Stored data
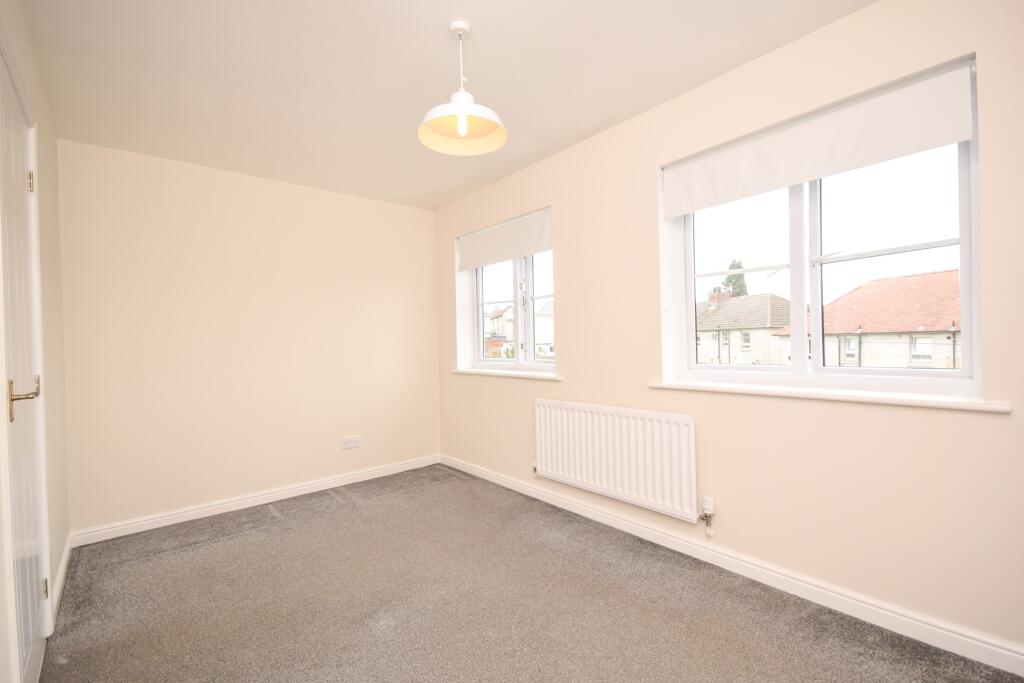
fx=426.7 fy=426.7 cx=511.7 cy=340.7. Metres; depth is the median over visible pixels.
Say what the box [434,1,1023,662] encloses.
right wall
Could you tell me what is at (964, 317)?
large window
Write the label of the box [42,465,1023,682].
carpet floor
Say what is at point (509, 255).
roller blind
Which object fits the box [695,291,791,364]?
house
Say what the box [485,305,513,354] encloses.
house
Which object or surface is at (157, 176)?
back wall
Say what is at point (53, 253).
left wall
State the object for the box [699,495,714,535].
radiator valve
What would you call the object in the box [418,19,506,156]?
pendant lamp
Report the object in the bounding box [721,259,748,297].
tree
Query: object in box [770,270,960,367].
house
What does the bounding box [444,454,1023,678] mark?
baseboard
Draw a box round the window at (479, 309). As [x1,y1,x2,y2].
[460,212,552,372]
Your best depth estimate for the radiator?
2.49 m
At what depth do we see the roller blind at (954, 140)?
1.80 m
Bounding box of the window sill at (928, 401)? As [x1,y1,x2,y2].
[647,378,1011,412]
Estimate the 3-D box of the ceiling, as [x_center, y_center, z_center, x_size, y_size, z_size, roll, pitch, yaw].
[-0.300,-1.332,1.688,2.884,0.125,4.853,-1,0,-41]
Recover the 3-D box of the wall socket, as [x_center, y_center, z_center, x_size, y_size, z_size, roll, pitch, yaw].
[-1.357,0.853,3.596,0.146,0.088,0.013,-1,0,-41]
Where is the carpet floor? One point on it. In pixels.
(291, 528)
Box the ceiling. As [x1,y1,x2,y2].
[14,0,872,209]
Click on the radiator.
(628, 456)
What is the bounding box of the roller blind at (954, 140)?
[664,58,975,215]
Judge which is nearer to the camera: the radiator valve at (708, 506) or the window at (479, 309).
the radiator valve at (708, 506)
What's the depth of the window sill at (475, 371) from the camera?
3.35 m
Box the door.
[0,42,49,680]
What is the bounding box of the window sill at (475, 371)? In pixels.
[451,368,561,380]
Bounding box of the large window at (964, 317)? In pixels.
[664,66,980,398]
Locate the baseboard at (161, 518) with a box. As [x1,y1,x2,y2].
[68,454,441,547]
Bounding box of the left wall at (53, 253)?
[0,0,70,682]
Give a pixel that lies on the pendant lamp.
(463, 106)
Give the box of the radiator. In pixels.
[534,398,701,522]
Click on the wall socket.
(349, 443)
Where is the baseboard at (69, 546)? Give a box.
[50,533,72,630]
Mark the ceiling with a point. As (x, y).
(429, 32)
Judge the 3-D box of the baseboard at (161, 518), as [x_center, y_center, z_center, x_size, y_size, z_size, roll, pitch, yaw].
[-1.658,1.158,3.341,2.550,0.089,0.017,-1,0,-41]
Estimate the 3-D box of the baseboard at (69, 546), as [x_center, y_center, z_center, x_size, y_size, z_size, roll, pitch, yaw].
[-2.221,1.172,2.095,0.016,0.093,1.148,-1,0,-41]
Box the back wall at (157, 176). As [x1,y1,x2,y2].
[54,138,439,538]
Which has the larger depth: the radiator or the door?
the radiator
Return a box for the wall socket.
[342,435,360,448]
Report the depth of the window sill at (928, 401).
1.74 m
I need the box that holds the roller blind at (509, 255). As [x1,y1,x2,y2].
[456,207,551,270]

> [Exercise]:
Leaving all pictures aside, quote each record exactly.

> [Task output]:
fx=426.7 fy=426.7 cx=511.7 cy=340.7. Metres; depth is the median over visible pixels.
Say what the box [434,1,1023,662] encloses.
right wall
Could you tell me what is at (964, 317)?
large window
Write the label of the box [42,465,1023,682].
carpet floor
Say what is at point (509, 255).
roller blind
Which object fits the box [695,291,791,364]?
house
Say what the box [485,305,513,354] encloses.
house
Which object or surface is at (157, 176)?
back wall
Say what is at point (53, 253).
left wall
State the object for the box [699,495,714,535].
radiator valve
What would you call the object in the box [418,19,506,156]?
pendant lamp
Report the object in the bounding box [721,259,748,297].
tree
Query: object in box [770,270,960,367].
house
What does the bounding box [444,454,1023,678] mark?
baseboard
Draw a box round the window at (479, 309). As [x1,y1,x2,y2].
[460,212,552,372]
Your best depth estimate for the radiator?
2.49 m
At what depth do we see the roller blind at (954, 140)?
1.80 m
Bounding box of the window sill at (928, 401)? As [x1,y1,x2,y2].
[647,378,1011,412]
Estimate the 3-D box of the ceiling, as [x_center, y_center, z_center, x_size, y_size, z_size, roll, pitch, yaw].
[-0.300,-1.332,1.688,2.884,0.125,4.853,-1,0,-41]
Recover the 3-D box of the wall socket, as [x_center, y_center, z_center, x_size, y_size, z_size, roll, pitch, yaw].
[-1.357,0.853,3.596,0.146,0.088,0.013,-1,0,-41]
Where is the carpet floor? One point on it. In pixels.
(291, 528)
Box the ceiling. As [x1,y1,x2,y2].
[14,0,872,209]
Click on the radiator.
(628, 456)
What is the bounding box of the roller blind at (954, 140)?
[664,58,975,215]
Judge which is nearer to the camera: the radiator valve at (708, 506) or the window at (479, 309).
the radiator valve at (708, 506)
What's the depth of the window sill at (475, 371) from the camera?
3.35 m
Box the door.
[0,42,49,680]
What is the bounding box of the window sill at (475, 371)? In pixels.
[451,368,561,380]
Bounding box of the large window at (964, 317)? In pixels.
[664,66,980,398]
Locate the baseboard at (161, 518) with a box. As [x1,y1,x2,y2].
[68,454,441,547]
Bounding box of the left wall at (53, 253)?
[0,0,70,682]
Give a pixel that lies on the pendant lamp.
(463, 106)
Give the box of the radiator. In pixels.
[534,398,701,522]
Click on the wall socket.
(349, 443)
Where is the baseboard at (69, 546)? Give a box.
[50,533,72,630]
Mark the ceiling with a point. As (x, y).
(429, 32)
Judge the 3-D box of the baseboard at (161, 518), as [x_center, y_center, z_center, x_size, y_size, z_size, roll, pitch, yaw].
[-1.658,1.158,3.341,2.550,0.089,0.017,-1,0,-41]
Estimate the 3-D box of the baseboard at (69, 546), as [x_center, y_center, z_center, x_size, y_size, z_size, roll, pitch, yaw].
[-2.221,1.172,2.095,0.016,0.093,1.148,-1,0,-41]
Box the back wall at (157, 176). As [x1,y1,x2,y2].
[54,138,439,538]
Which has the larger depth: the radiator or the door?
the radiator
Return a box for the wall socket.
[342,435,360,448]
Report the depth of the window sill at (928, 401).
1.74 m
I need the box that holds the roller blind at (509, 255). As [x1,y1,x2,y2].
[456,207,551,270]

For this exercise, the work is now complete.